[Your task] Below are several entries. Transcribe exactly those lines that fall from the one with "[00:00.000]" through the one with "10: (180, 243, 0.61)", end lines included.
** Material for the task follows **
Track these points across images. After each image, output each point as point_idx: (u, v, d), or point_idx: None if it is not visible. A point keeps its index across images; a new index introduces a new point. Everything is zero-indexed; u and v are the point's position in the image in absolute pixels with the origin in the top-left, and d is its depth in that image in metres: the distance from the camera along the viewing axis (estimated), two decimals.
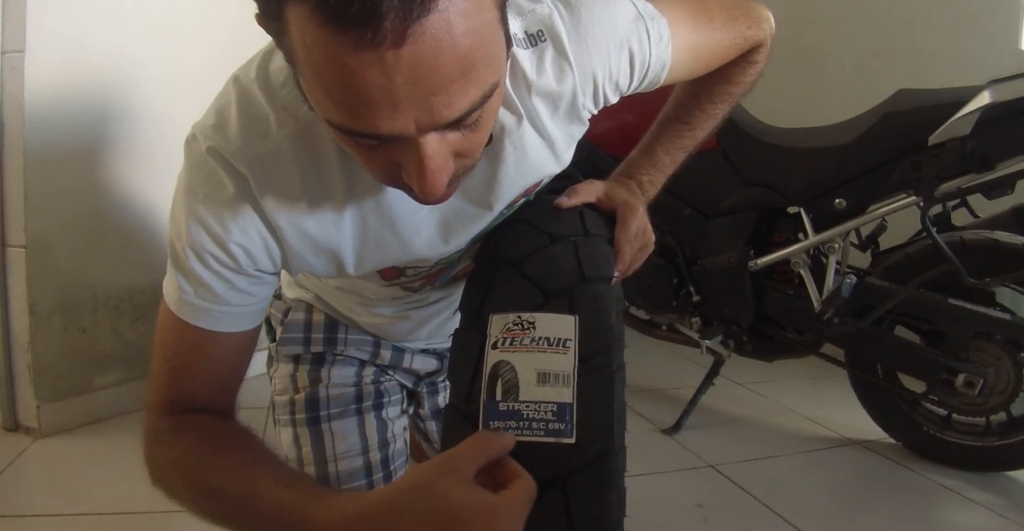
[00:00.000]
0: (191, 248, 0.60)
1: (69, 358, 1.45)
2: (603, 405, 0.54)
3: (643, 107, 1.66)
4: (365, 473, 0.89)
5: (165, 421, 0.65)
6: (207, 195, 0.59)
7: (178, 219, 0.62)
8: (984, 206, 1.44)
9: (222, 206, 0.59)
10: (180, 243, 0.61)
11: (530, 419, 0.53)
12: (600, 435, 0.53)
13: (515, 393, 0.54)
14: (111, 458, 1.35)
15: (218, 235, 0.59)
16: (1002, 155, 1.28)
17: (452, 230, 0.68)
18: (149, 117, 1.55)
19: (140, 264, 1.59)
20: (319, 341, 0.92)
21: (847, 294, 1.45)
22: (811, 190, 1.49)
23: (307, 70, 0.44)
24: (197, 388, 0.65)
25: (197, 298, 0.61)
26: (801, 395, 1.98)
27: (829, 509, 1.35)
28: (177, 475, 0.65)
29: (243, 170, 0.58)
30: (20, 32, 1.30)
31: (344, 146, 0.51)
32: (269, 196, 0.59)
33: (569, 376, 0.54)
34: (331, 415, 0.90)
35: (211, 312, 0.62)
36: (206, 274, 0.60)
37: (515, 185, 0.68)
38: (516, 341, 0.55)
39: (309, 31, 0.40)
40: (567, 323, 0.56)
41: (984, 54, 2.07)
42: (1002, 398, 1.40)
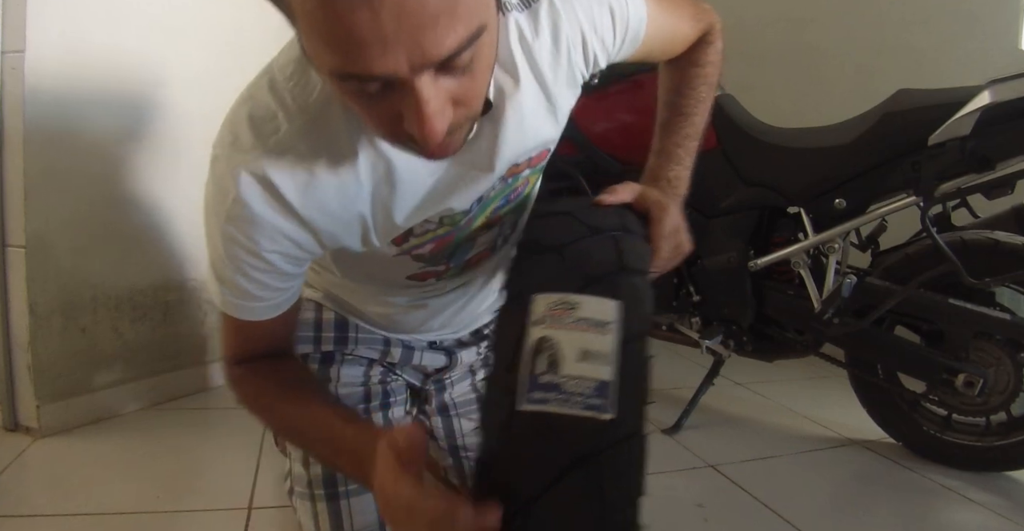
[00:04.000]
0: (230, 262, 0.66)
1: (69, 358, 1.45)
2: (639, 387, 0.56)
3: (640, 107, 1.66)
4: None
5: (240, 368, 0.77)
6: (232, 215, 0.63)
7: (213, 237, 0.67)
8: (984, 206, 1.44)
9: (248, 223, 0.63)
10: (218, 258, 0.67)
11: (570, 393, 0.54)
12: (635, 415, 0.55)
13: (556, 368, 0.55)
14: (111, 458, 1.35)
15: (252, 249, 0.65)
16: (1002, 155, 1.28)
17: (451, 192, 0.71)
18: (149, 117, 1.55)
19: (140, 264, 1.59)
20: (329, 340, 0.94)
21: (847, 294, 1.45)
22: (811, 190, 1.49)
23: (304, 22, 0.47)
24: (259, 348, 0.77)
25: (239, 299, 0.70)
26: (801, 395, 1.98)
27: (829, 509, 1.35)
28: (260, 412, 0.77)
29: (267, 175, 0.61)
30: (20, 32, 1.30)
31: (349, 102, 0.53)
32: (295, 191, 0.63)
33: (609, 356, 0.55)
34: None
35: (253, 309, 0.72)
36: (245, 281, 0.68)
37: (517, 147, 0.71)
38: (559, 320, 0.57)
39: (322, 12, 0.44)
40: (609, 307, 0.58)
41: (984, 54, 2.07)
42: (1002, 398, 1.40)
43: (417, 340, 0.99)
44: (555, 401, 0.54)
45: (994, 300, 1.46)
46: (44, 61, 1.34)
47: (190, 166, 1.67)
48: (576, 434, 0.53)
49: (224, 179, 0.62)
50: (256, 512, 1.18)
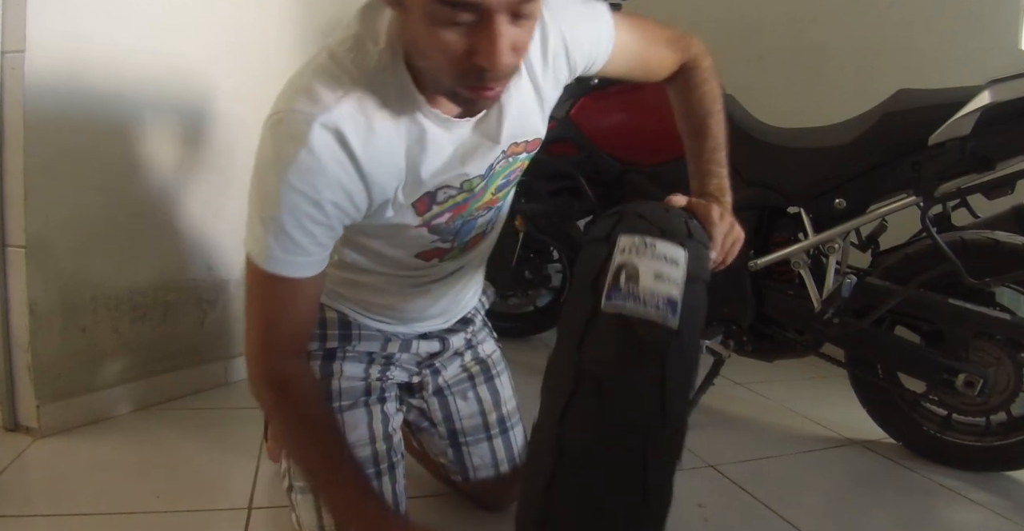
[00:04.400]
0: (288, 215, 0.74)
1: (69, 358, 1.45)
2: (697, 316, 0.69)
3: (640, 107, 1.67)
4: (372, 462, 0.97)
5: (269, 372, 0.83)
6: (300, 165, 0.72)
7: (269, 190, 0.74)
8: (984, 206, 1.44)
9: (314, 173, 0.73)
10: (273, 210, 0.74)
11: (645, 302, 0.66)
12: (694, 335, 0.67)
13: (635, 283, 0.67)
14: (111, 458, 1.35)
15: (313, 198, 0.74)
16: (1002, 155, 1.28)
17: (468, 157, 0.84)
18: (150, 117, 1.55)
19: (140, 264, 1.59)
20: (334, 337, 1.02)
21: (847, 294, 1.45)
22: (811, 190, 1.49)
23: None
24: (286, 333, 0.83)
25: (289, 254, 0.77)
26: (801, 395, 1.98)
27: (829, 509, 1.35)
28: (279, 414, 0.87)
29: (338, 127, 0.73)
30: (20, 32, 1.30)
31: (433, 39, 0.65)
32: (358, 141, 0.74)
33: (678, 282, 0.68)
34: (343, 406, 0.98)
35: (301, 264, 0.78)
36: (299, 233, 0.76)
37: (516, 127, 0.85)
38: (640, 253, 0.70)
39: None
40: (679, 251, 0.71)
41: (984, 54, 2.07)
42: (1002, 398, 1.40)
43: (413, 332, 1.07)
44: (632, 305, 0.65)
45: (994, 300, 1.46)
46: (44, 61, 1.34)
47: (191, 166, 1.67)
48: (647, 330, 0.64)
49: (295, 133, 0.72)
50: (256, 512, 1.18)
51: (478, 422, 1.16)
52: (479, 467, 1.17)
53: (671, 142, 1.62)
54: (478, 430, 1.16)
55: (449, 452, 1.17)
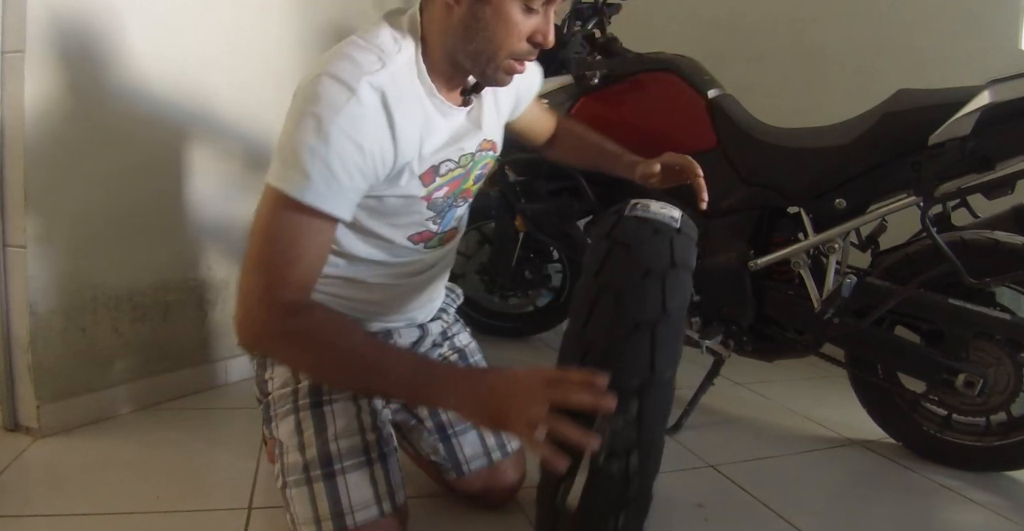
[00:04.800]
0: (335, 152, 0.83)
1: (69, 358, 1.46)
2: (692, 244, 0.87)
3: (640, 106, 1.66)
4: (364, 451, 1.00)
5: (285, 307, 0.84)
6: (349, 112, 0.83)
7: (318, 131, 0.82)
8: (984, 206, 1.44)
9: (361, 119, 0.84)
10: (321, 148, 0.82)
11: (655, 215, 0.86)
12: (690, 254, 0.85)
13: (647, 208, 0.87)
14: (111, 458, 1.35)
15: (357, 140, 0.84)
16: (1002, 155, 1.28)
17: (462, 137, 1.01)
18: (150, 117, 1.55)
19: (140, 264, 1.59)
20: None
21: (847, 294, 1.45)
22: (811, 190, 1.49)
23: None
24: (301, 273, 0.86)
25: (327, 188, 0.83)
26: (801, 395, 1.98)
27: (829, 509, 1.35)
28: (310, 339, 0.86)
29: (382, 86, 0.86)
30: (20, 32, 1.30)
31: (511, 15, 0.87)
32: (394, 102, 0.87)
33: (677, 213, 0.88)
34: (332, 400, 1.02)
35: (334, 199, 0.85)
36: (341, 171, 0.84)
37: (486, 123, 1.05)
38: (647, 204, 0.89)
39: None
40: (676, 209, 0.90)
41: (984, 54, 2.07)
42: (1002, 398, 1.40)
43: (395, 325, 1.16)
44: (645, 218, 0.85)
45: (994, 300, 1.46)
46: (44, 61, 1.34)
47: (192, 166, 1.67)
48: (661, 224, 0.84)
49: (346, 85, 0.83)
50: (256, 512, 1.18)
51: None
52: (472, 457, 1.18)
53: (671, 142, 1.63)
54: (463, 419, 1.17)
55: (440, 447, 1.18)
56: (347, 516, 0.96)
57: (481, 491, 1.22)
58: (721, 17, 2.70)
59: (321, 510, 0.96)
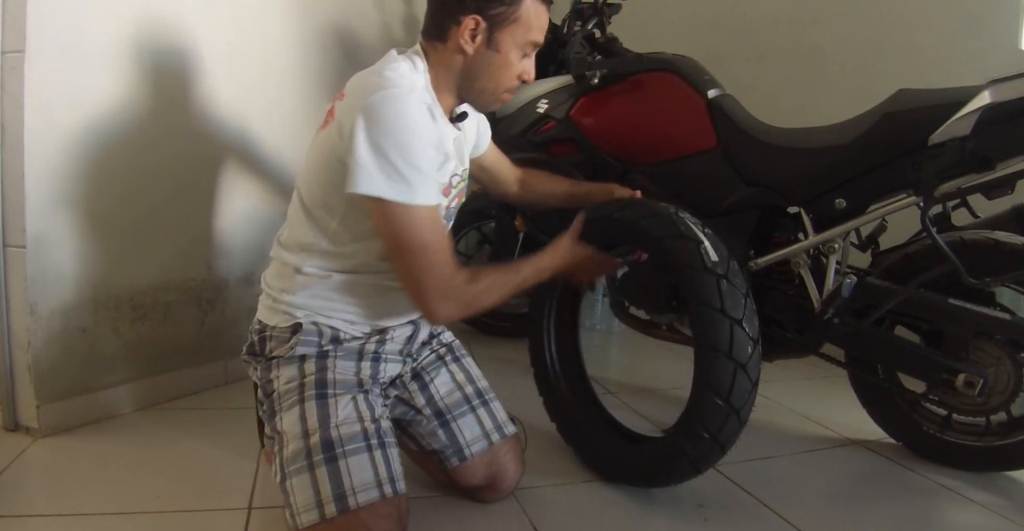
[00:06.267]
0: (421, 156, 1.00)
1: (69, 358, 1.46)
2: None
3: (640, 106, 1.66)
4: (363, 437, 1.05)
5: (458, 276, 1.06)
6: (418, 120, 1.01)
7: (400, 142, 0.98)
8: (984, 206, 1.44)
9: (425, 126, 1.02)
10: (410, 156, 0.98)
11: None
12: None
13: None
14: (111, 458, 1.35)
15: (431, 143, 1.03)
16: (1002, 155, 1.27)
17: (458, 156, 1.18)
18: (150, 117, 1.55)
19: (140, 264, 1.59)
20: (328, 341, 1.13)
21: (847, 294, 1.45)
22: (811, 190, 1.49)
23: (526, 19, 1.08)
24: (443, 249, 1.05)
25: (424, 186, 1.01)
26: (801, 395, 1.98)
27: (829, 509, 1.35)
28: (492, 288, 1.12)
29: (427, 101, 1.05)
30: (20, 32, 1.30)
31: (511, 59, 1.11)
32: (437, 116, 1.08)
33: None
34: (336, 393, 1.08)
35: (431, 194, 1.03)
36: (430, 170, 1.02)
37: (467, 146, 1.27)
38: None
39: (532, 4, 1.08)
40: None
41: (984, 54, 2.07)
42: (1002, 398, 1.40)
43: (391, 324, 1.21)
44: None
45: (994, 300, 1.46)
46: (44, 61, 1.34)
47: (191, 166, 1.67)
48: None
49: (407, 102, 1.00)
50: (256, 512, 1.18)
51: (458, 396, 1.26)
52: (472, 441, 1.23)
53: (671, 142, 1.63)
54: (460, 404, 1.25)
55: (440, 433, 1.22)
56: (349, 497, 0.99)
57: (483, 483, 1.24)
58: (721, 17, 2.70)
59: (323, 493, 0.99)
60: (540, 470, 1.40)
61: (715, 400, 1.14)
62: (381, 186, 0.97)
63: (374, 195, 0.98)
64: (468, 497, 1.27)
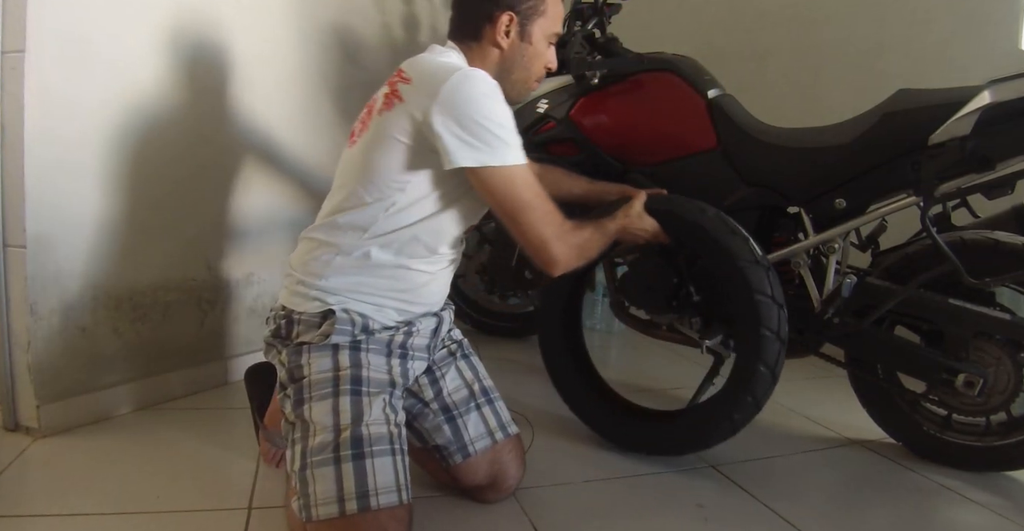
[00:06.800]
0: (506, 117, 1.07)
1: (69, 358, 1.46)
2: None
3: (641, 106, 1.66)
4: (389, 440, 1.06)
5: (567, 223, 1.16)
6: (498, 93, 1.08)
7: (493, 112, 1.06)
8: (984, 206, 1.44)
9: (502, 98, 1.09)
10: (505, 124, 1.07)
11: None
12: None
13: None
14: (111, 458, 1.35)
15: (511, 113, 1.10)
16: (1002, 155, 1.27)
17: None
18: (149, 117, 1.55)
19: (140, 264, 1.59)
20: (360, 331, 1.14)
21: (847, 294, 1.45)
22: (811, 190, 1.49)
23: (552, 11, 1.20)
24: (551, 204, 1.14)
25: (516, 148, 1.08)
26: (801, 395, 1.98)
27: (829, 509, 1.35)
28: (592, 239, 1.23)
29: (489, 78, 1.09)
30: (20, 32, 1.30)
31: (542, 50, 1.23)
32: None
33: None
34: (371, 391, 1.10)
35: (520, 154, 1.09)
36: (514, 130, 1.09)
37: None
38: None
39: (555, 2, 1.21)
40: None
41: (984, 54, 2.07)
42: (1002, 398, 1.40)
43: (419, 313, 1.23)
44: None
45: (994, 300, 1.46)
46: (44, 61, 1.34)
47: (191, 165, 1.67)
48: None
49: (489, 81, 1.07)
50: (256, 512, 1.18)
51: (465, 394, 1.27)
52: (476, 438, 1.24)
53: (671, 142, 1.63)
54: (466, 401, 1.26)
55: (445, 428, 1.23)
56: (371, 497, 0.99)
57: (484, 482, 1.24)
58: (721, 17, 2.70)
59: (347, 489, 0.99)
60: (540, 470, 1.40)
61: (764, 370, 1.34)
62: (482, 155, 1.05)
63: (477, 165, 1.05)
64: (469, 497, 1.27)
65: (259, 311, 1.91)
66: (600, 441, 1.58)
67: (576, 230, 1.17)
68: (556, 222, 1.13)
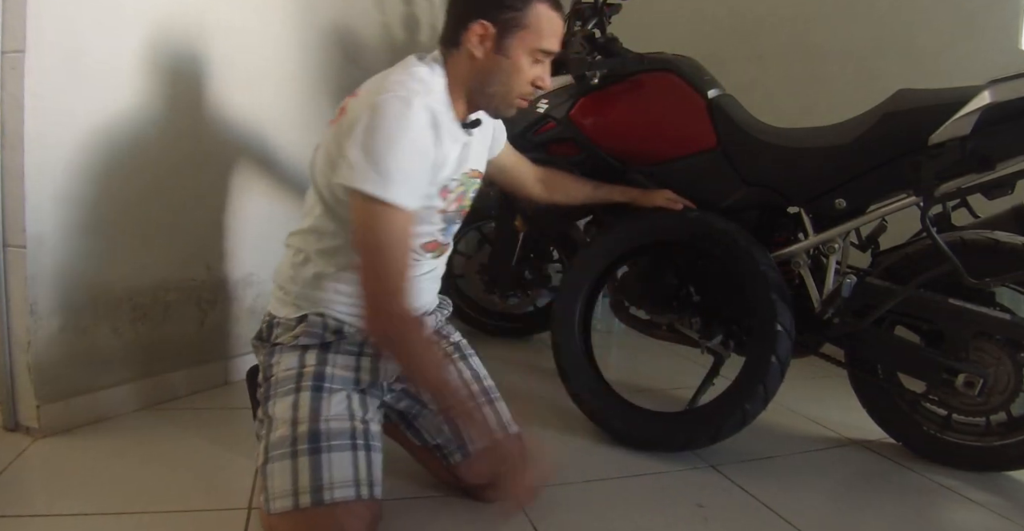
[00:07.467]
0: (406, 156, 1.01)
1: (69, 358, 1.46)
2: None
3: (641, 106, 1.66)
4: (350, 435, 1.06)
5: (397, 299, 1.02)
6: (412, 124, 1.02)
7: (391, 141, 1.00)
8: (984, 206, 1.44)
9: (418, 130, 1.03)
10: (395, 154, 1.00)
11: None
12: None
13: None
14: (111, 458, 1.35)
15: (420, 147, 1.03)
16: (1002, 155, 1.28)
17: (462, 162, 1.19)
18: (150, 117, 1.55)
19: (140, 264, 1.59)
20: (331, 333, 1.15)
21: (847, 294, 1.45)
22: (811, 190, 1.49)
23: (536, 25, 1.11)
24: (396, 257, 1.03)
25: (405, 188, 1.01)
26: (801, 395, 1.98)
27: (829, 509, 1.35)
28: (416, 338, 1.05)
29: (429, 106, 1.05)
30: (20, 32, 1.30)
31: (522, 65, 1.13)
32: (436, 121, 1.07)
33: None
34: (333, 387, 1.11)
35: (407, 194, 1.02)
36: (411, 170, 1.02)
37: (478, 151, 1.25)
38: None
39: (544, 11, 1.10)
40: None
41: (984, 54, 2.07)
42: (1002, 398, 1.40)
43: None
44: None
45: (994, 300, 1.46)
46: (44, 61, 1.34)
47: (192, 165, 1.67)
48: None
49: (407, 104, 1.02)
50: (256, 512, 1.18)
51: (464, 394, 1.23)
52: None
53: (672, 142, 1.63)
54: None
55: (445, 428, 1.23)
56: (326, 491, 0.99)
57: (485, 482, 1.23)
58: (721, 17, 2.70)
59: (301, 483, 1.00)
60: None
61: (776, 363, 1.41)
62: (359, 178, 0.99)
63: (353, 186, 1.00)
64: (471, 496, 1.27)
65: (259, 311, 1.91)
66: (599, 441, 1.58)
67: (403, 315, 1.03)
68: (384, 289, 1.01)
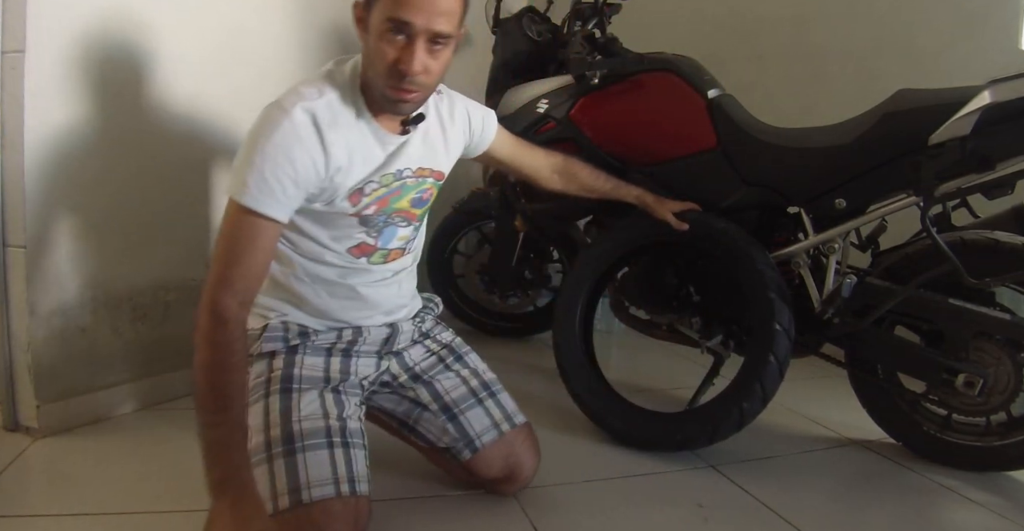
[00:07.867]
0: (268, 163, 0.97)
1: (69, 358, 1.46)
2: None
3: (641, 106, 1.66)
4: (325, 433, 1.05)
5: (216, 306, 0.96)
6: (283, 129, 0.99)
7: (257, 146, 0.98)
8: (984, 206, 1.44)
9: (290, 136, 0.99)
10: (257, 160, 0.97)
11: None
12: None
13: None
14: (111, 458, 1.35)
15: (288, 154, 0.99)
16: (1002, 155, 1.27)
17: (389, 162, 1.11)
18: (149, 117, 1.55)
19: (140, 265, 1.59)
20: (295, 336, 1.15)
21: (847, 294, 1.45)
22: (811, 190, 1.49)
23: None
24: (243, 273, 0.98)
25: (260, 193, 0.97)
26: (801, 395, 1.98)
27: (829, 509, 1.35)
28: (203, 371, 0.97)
29: (314, 111, 1.01)
30: (20, 32, 1.30)
31: (380, 42, 0.97)
32: (324, 123, 1.02)
33: None
34: (301, 388, 1.10)
35: (267, 203, 0.98)
36: (272, 179, 0.98)
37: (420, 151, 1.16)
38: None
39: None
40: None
41: (984, 54, 2.07)
42: (1002, 398, 1.40)
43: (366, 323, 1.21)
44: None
45: (994, 300, 1.46)
46: (44, 61, 1.34)
47: (192, 165, 1.67)
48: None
49: (283, 110, 0.99)
50: None
51: (464, 391, 1.26)
52: (482, 432, 1.23)
53: (672, 142, 1.63)
54: (466, 397, 1.25)
55: (449, 427, 1.22)
56: (303, 491, 0.99)
57: (500, 475, 1.25)
58: (721, 17, 2.70)
59: (279, 486, 0.99)
60: (540, 470, 1.40)
61: (774, 362, 1.42)
62: (229, 185, 1.00)
63: (228, 194, 1.00)
64: (487, 490, 1.28)
65: None
66: (599, 440, 1.58)
67: (231, 335, 0.97)
68: (218, 298, 0.96)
** End of Material for the task **
[Result of the exercise]
[00:00.000]
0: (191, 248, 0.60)
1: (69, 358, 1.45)
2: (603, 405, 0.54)
3: (643, 107, 1.66)
4: (365, 473, 0.89)
5: (165, 421, 0.65)
6: (207, 195, 0.59)
7: (178, 219, 0.62)
8: (984, 206, 1.44)
9: (222, 206, 0.59)
10: (180, 243, 0.61)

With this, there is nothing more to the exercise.